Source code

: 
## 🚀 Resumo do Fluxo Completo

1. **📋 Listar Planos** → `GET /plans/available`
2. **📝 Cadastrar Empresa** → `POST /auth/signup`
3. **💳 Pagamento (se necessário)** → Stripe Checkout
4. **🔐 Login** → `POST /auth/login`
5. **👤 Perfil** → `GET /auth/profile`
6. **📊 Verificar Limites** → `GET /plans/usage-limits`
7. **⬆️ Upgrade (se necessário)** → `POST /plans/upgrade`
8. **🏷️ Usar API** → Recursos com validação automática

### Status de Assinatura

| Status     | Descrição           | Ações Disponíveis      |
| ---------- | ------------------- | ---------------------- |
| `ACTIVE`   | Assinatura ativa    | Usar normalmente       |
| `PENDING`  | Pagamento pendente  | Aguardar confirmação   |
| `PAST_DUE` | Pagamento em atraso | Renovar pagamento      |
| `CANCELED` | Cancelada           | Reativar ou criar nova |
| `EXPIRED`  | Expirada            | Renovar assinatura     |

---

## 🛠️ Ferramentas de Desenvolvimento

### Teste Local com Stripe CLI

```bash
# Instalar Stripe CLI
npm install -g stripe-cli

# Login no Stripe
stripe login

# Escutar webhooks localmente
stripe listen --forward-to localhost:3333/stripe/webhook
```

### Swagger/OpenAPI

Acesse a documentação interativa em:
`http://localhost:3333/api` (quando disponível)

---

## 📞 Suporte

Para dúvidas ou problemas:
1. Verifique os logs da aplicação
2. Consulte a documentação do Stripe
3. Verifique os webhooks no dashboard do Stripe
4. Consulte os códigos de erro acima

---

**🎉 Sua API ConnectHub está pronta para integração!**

- _Exercise prompt_: Everything from the line containing "## 🛠️ Ferramentas de Desenvolvimento" through the last line of the listing must be reproduced exactly, and no other line.

- _Exercise response_:
## 🛠️ Ferramentas de Desenvolvimento

### Teste Local com Stripe CLI

```bash
# Instalar Stripe CLI
npm install -g stripe-cli

# Login no Stripe
stripe login

# Escutar webhooks localmente
stripe listen --forward-to localhost:3333/stripe/webhook
```

### Swagger/OpenAPI

Acesse a documentação interativa em:
`http://localhost:3333/api` (quando disponível)

---

## 📞 Suporte

Para dúvidas ou problemas:
1. Verifique os logs da aplicação
2. Consulte a documentação do Stripe
3. Verifique os webhooks no dashboard do Stripe
4. Consulte os códigos de erro acima

---

**🎉 Sua API ConnectHub está pronta para integração!**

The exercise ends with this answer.